The British are often ignorant of the US philanthropic tradition, concentrating only on the country's businesslike behaviour. American universities do operate in a businesslike manner, but they are also very clear about what their role is compared with that of a business.

It is certainly not all gloom in Britain, however. Companies are being spun out of universities (see box right), and there are real success stories, particularly in Oxford, Cambridge and London. In addition, the Government is trying to support the university enterprise culture with its pounds 40m University Challenge, plus pounds 25m for science enterprise. As Peter Mandelson's Competitiveness White Paper put it: "The most dynamic economies have strong universities, which have creative partnerships with business."

But we have a way to go to change our attitudes. There is still too much snootiness about making money in British universities, coupled with a lack of appreciation of the importance of entrepreneurship. People who are hungry for success are looked down on. Universities are likely to forbid students from entrepreneurial activities on the grounds that it will distract them from their studies and/or open the institutions to the risk of being sued. Some vice chancellors are hoping to change the climate by giving their students entrepreneurship training. University College London has already launched a digital business course. There will need to be more courses of this kind to catch the Michael Dells and Gerry Yangs of the future.

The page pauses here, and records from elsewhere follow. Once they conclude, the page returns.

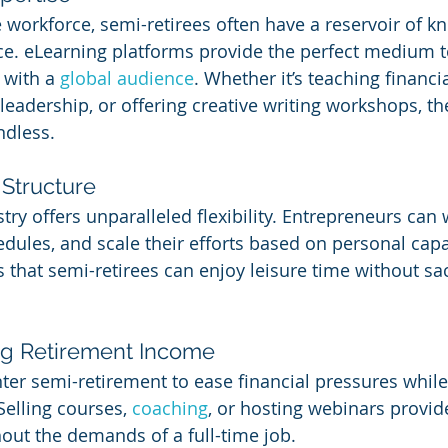
e workforce, semi-retirees often have a reservoir of k
nce. eLearning platforms provide the perfect medium 
 with a 
global audience
. Whether it’s teaching financial
leadership, or offering creative writing workshops, th
ndless.
 Structure
try offers unparalleled flexibility. Entrepreneurs can
dules, and scale their efforts based on personal capac
 that semi-retirees can enjoy leisure time without sac
ng Retirement Income
ter semi-retirement to ease financial pressures while
elling courses, 
coaching
, or hosting webinars provid
ut the demands of a full-time job.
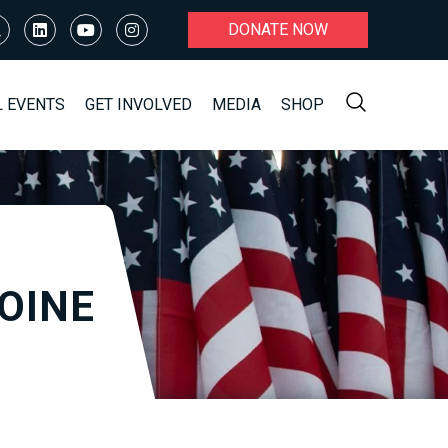
DONATE NOW
L EVENTS
GET INVOLVED
MEDIA
SHOP
OINE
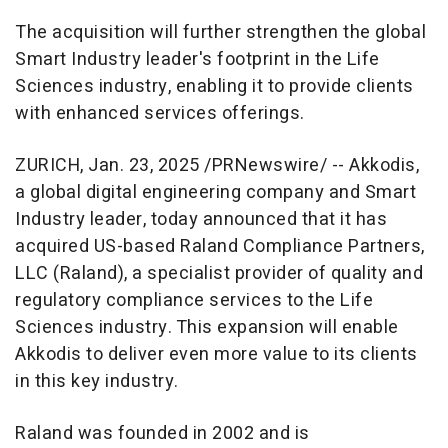
The acquisition will further strengthen the global
Smart Industry leader's footprint in the Life
Sciences industry, enabling it to provide clients
with enhanced services offerings.
ZURICH
,
Jan. 23, 2025
/PRNewswire/ -- Akkodis,
a global digital engineering company and Smart
Industry leader, today announced that it has
acquired US-based Raland Compliance Partners,
LLC (Raland), a specialist provider of quality and
regulatory compliance services to the Life
Sciences industry. This expansion will enable
Akkodis to deliver even more value to its clients
in this key industry.
Raland was founded in 2002 and is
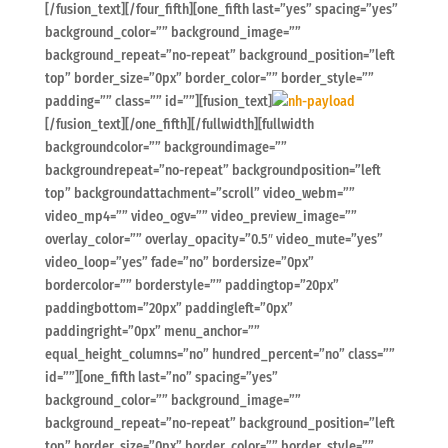
[/fusion_text][/four_fifth][one_fifth last=”yes” spacing=”yes”
background_color=”” background_image=””
background_repeat=”no-repeat” background_position=”left
top” border_size=”0px” border_color=”” border_style=””
padding=”” class=”” id=””][fusion_text]
[/fusion_text][/one_fifth][/fullwidth][fullwidth
backgroundcolor=”” backgroundimage=””
backgroundrepeat=”no-repeat” backgroundposition=”left
top” backgroundattachment=”scroll” video_webm=””
video_mp4=”” video_ogv=”” video_preview_image=””
overlay_color=”” overlay_opacity=”0.5″ video_mute=”yes”
video_loop=”yes” fade=”no” bordersize=”0px”
bordercolor=”” borderstyle=”” paddingtop=”20px”
paddingbottom=”20px” paddingleft=”0px”
paddingright=”0px” menu_anchor=””
equal_height_columns=”no” hundred_percent=”no” class=””
id=””][one_fifth last=”no” spacing=”yes”
background_color=”” background_image=””
background_repeat=”no-repeat” background_position=”left
top” border_size=”0px” border_color=”” border_style=””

Today's conference is at the QEII Conference Centre, London SW1. Speakers include Lord Sainsbury, minister for science. For further details, ring 0171-240 9393

E-mail: Lucy@scribbl.demon.co.uk

THE NEW BREED OF PROFESSOR

FOR YEARS John Martin, professor of cardiovascular medicine at University College London, has been conducting research into how our arteries become silted up. He - along with a colleague in Finland - discovered that a particular gene could rejunevate the vessels carrying blood to and from the heart. They also figured out how to get the gene into the artery. But they needed to raise pounds 3m for clinical trials, a very large sum of money, more than they would get from grant-giving bodies.

So, Professor Martin approached a venture capital company and set up his own company called Eurogene, of which he is the chief scientific officer. The company has grown fast. Today it has around 30 staff, including consultants in London and Finland, a chief executive, and a director of clinical development. From having two patents when it began on 1 July, 1996, it now has 60 patents dealing with conditions other than cardiovascular disease - including strokes, muscle wasting in cancer, and bone and muscle loss in menopausal women.

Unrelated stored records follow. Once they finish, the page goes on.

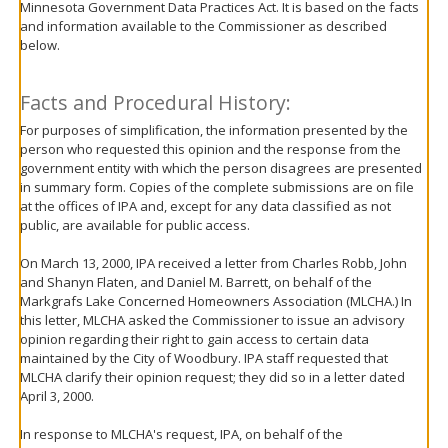
Minnesota Government Data Practices Act. It is based on the facts
move
and information available to the Commissioner as described
to
below.
sub-
menus.
Facts and Procedural History:
For purposes of simplification, the information presented by the
person who requested this opinion and the response from the
government entity with which the person disagrees are presented
in summary form. Copies of the complete submissions are on file
at the offices of IPA and, except for any data classified as not
public, are available for public access.
On March 13, 2000, IPA received a letter from Charles Robb, John
and Shanyn Flaten, and Daniel M. Barrett, on behalf of the
Markgrafs Lake Concerned Homeowners Association (MLCHA.) In
this letter, MLCHA asked the Commissioner to issue an advisory
opinion regarding their right to gain access to certain data
maintained by the City of Woodbury. IPA staff requested that
MLCHA clarify their opinion request; they did so in a letter dated
April 3, 2000.
In response to MLCHA's request, IPA, on behalf of the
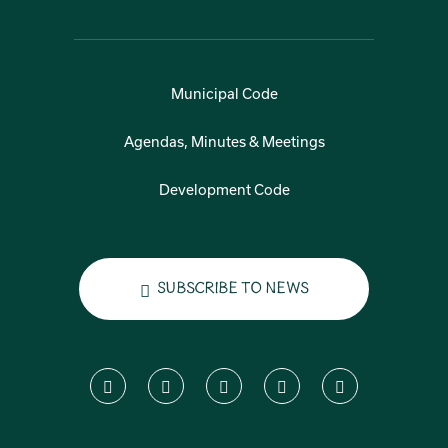
Municipal Code
Agendas, Minutes & Meetings
Development Code
Subscribe to News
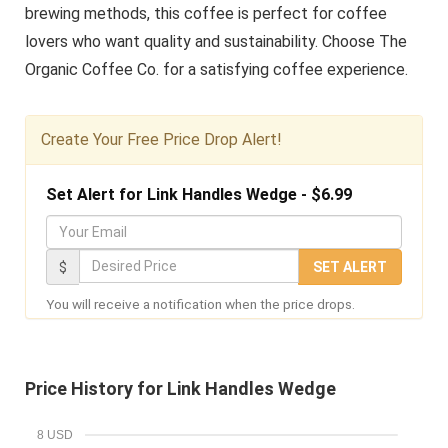
brewing methods, this coffee is perfect for coffee
lovers who want quality and sustainability. Choose The
Organic Coffee Co. for a satisfying coffee experience.
Create Your Free Price Drop Alert!
Set Alert for Link Handles Wedge - $6.99
Y
o
D
$
SET ALERT
u
e
You will receive a notification when the price drops.
r
s
E
i
m
r
Price History for Link Handles Wedge
a
e
i
d
8 USD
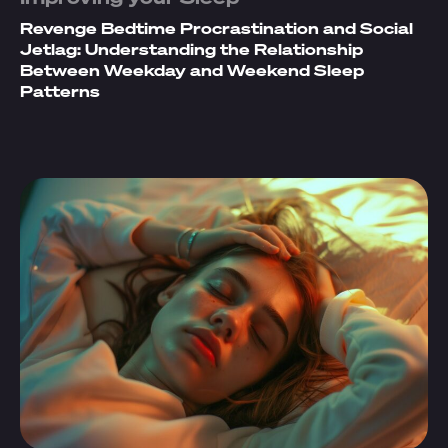
Revenge Bedtime Procrastination and Social
Jetlag: Understanding the Relationship
Between Weekday and Weekend Sleep
Patterns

"Because we're small, and we're both doctors and scientists, we can move very quickly," says Professor Martin. "It's very satisfying to know that my ideas are going to go into human beings and make a difference to arteriosclerosis. The problem is that academics don't understand the value of what they're inventing in the laboratory. I didn't understand it until it was suggested I might try to patent this.

"I have wasted other things in the past. Dozens of professors throughout Europe are wasting what they're inventing. This is the way of the future, and it will help to fund university research."